Projet de loi relatif à la protection des enfants : quelques avancées qui ne répondront pas malheureusement à l’ampleur des besoins

Le projet de loi présenté ce jour co-porté par le garde des Sceaux, Gérald Darmanin, et la ministre de la Santé et des Familles, Stéphanie Rist, vient s’ajouter à la liste des trois réformes qui ont additionné près de 150 articles de loi en moins de 20 ans. Départements de France ne cesse de répéter que l’empilement de normes et lois n’est pas nécessaire.

Face à l’ampleur de la tâche (de plus en plus d’enfants à protéger et des situations de plus en plus complexe), c’est bien une refondation qui doit être menée, où l’Etat doit prendre ses responsabilités et cesser de reporter les carences nationales sur les services de l’aide sociale à l’enfance en matière de protection judiciaire de la jeunesse, d’accueil d’enfants en situation de handicap. Les récents travaux parlementaires ont permis cette prise de conscience et le besoin d’une approche interministérielle et pluriannuelle qui commence à se traduire en actes. Le projet de loi a fait l’objet d’un travail concerté et comporte des mesures attendues, comme celles visant à favoriser et élargir le recrutement des assistants familiaux et la nécessaire extension du contrôle des antécédents judiciaires. Il risque cependant de se heurter au mur de la réalité : pénurie de professionnels (dont les assistants familiaux), besoins en formation, etc.

Si l’État parvenait à assumer ses propres obligations en matière de santé (notamment en santé mentale/pédopsychiatrie), de Protection Judiciaire de la Jeunesse, d’hébergement d’urgence des personnes se présentant comme mineurs non accompagnés, et d’offre médico-sociale à la hauteur des besoins des enfants en situation de handicap, cela permettrait concrètement de mieux protéger les enfants, sans nécessité de voter une nouvelle loi. S’y ajoutent une logique pluriannuelle de programmation budgétaire et un véritable choc d’attractivité pour les métiers de la protection de l’enfance qui devront être au coeur des débats des prochains mois.
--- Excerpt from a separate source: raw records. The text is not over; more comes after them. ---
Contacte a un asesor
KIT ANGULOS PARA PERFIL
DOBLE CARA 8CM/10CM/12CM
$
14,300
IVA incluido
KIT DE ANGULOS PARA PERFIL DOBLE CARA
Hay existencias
« Le nombre d’enfants à protéger augmente et les situations se complexifient chaque jour, est-ce qu’une loi est la seule réponse ? Je ne pense pas », déclare François SAUVADET, président de Départements de France. « Nous revenons du Québec avec les présidents Gleyze et Fleuret, enrichis et confortés dans notre conviction : il est temps de changer de méthode. Là-bas, l’action publique est menée avec une approche globale et intégrée qui articule protection de l’enfance, santé et services sociaux, à l’inverse de notre organisation française marquée par des logiques en silo. La protection de l’enfance est une responsabilité partagée. Dès lors, il nous faut revoir nos modèles de contractualisation, synonyme de défiance et d’empilement de strates de coordinations. Nous appelons l’Etat à construire une stratégie d’ampleur basée sur des ententes multisectorielles. C’est à cette celle condition que nous pourrons renforcer la coopération, améliorer l’efficacité des réponses apportées aux enfants et aux familles, en appuyant cette action sur des travaux de recherche, à la fois qualitatifs et quantitatifs », renchérit-il.

« À chaque réunion du groupe de travail Enfance, le constat est le même. Nos préoccupations sont partagées et nos efforts convergent vers un même engagement, mieux protéger les enfants. Les Départements sont en première ligne, capables d’initier rapidement des expérimentations territoriales, en matière de prévention comme de protection de l’enfance, dès lors que l’État apporte son soutien, comme cela est le cas aujourd’hui dans de nombreux départements. Ce sont grâce à des actions concrètes, sur le terrain, avec les professionnels, les partenaires et les personnes concernées que nous parviendrons à produire du changement », déclare Florence Dabin Présidente du Groupe de travail Enfance de Départements de France.